I think this is evolutionarily advantageous, as well as societally necessary. Whether is is B.B. King making us feel like he understands our loneliness, or Picasso painting Guernica to call attention to the horrors of war, there is a reason why we have artists, and why we desire art, from the simplest cave paintings to the most elaborate masterpieces. It has it’s downsides, the emotional extremes making life hard to live, hard to control. When you feel so strongly, the joy can be transcendent, but the sorrow can be apocalyptic. We get it backwards – it’s not being crazy or self destructive that makes one artistic, it’s that the skill set and abilities that make artists so effective can burn hot enough to drive one crazy, or lead to self destruction.
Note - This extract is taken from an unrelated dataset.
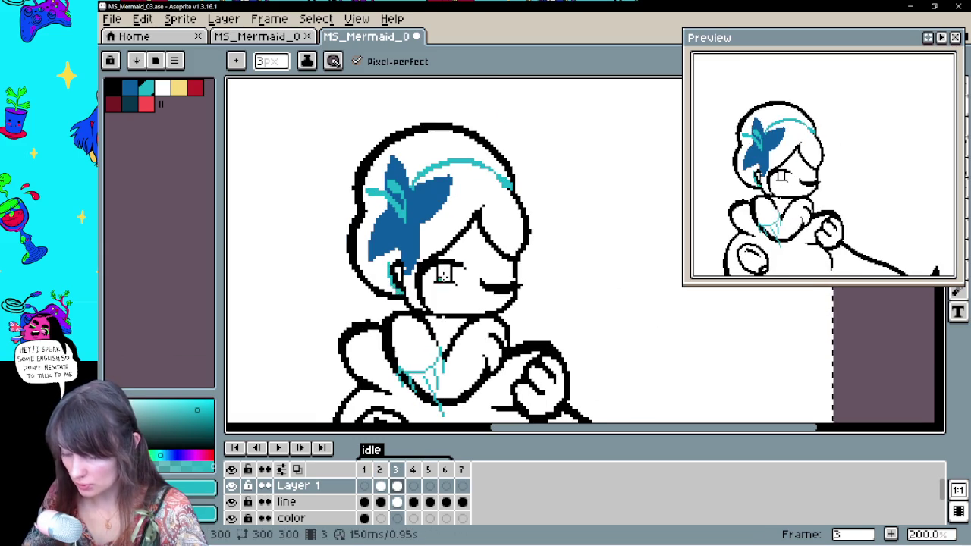
key("comma")
key("comma")
key("period")
key("period")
As one of those “artistic types bad at logic and math”, I find that my self-identity as an artist comes not from my work – hey, “bad artist” is still an artist – but from the way I approach life itself. My interface and my perspective are different (not better, just different) than most people’s, and leads me to learn, create, and share, across disciplines, finding the poetry of the soul in everything from comics to economics, informing my perspective and seeing connections between Egyptian pyramids and the silence of young lovers, between the mighty armies of men and the sight of the first butterfly of spring.

Whether I or any other artist has the talent or develops the skill to produce GOOD art, well, that’s totally subjective. And there are people of a more “normal” mindset that make art, and certainly Outsider Art is a fave of mine. But overall, I feel like these skills – empathy, intellectual curiosity, compassion – are what define the artist more than the medium or the skill.